--- START ---

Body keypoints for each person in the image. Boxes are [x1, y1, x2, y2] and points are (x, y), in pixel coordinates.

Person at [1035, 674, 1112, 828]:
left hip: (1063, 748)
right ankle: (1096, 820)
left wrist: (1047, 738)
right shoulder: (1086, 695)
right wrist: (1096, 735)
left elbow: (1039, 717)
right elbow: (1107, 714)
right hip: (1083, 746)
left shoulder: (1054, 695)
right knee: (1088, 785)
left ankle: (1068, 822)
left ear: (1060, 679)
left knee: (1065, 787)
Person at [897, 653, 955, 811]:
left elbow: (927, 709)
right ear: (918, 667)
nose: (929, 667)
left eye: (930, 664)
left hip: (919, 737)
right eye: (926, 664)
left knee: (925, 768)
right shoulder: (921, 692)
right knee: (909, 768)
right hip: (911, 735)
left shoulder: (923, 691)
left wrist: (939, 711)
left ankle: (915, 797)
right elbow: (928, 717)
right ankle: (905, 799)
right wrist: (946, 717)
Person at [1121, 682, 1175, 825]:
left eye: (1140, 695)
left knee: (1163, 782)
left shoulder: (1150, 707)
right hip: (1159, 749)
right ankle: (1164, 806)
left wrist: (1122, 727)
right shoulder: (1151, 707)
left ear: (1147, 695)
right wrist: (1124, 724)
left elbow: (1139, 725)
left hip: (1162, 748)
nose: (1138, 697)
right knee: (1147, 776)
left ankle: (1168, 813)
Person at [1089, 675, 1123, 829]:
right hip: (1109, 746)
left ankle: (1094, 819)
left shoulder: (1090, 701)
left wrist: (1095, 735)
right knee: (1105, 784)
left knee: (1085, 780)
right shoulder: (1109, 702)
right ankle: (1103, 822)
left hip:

--- END ---

_DIRECTIONS FOR THIS TASK_
In the preceding material, find each line holding the word "wrist" and copy it out.

_YOUR SOLUTION_
left wrist: (1047, 738)
right wrist: (1096, 735)
left wrist: (939, 711)
right wrist: (946, 717)
left wrist: (1122, 727)
right wrist: (1124, 724)
left wrist: (1095, 735)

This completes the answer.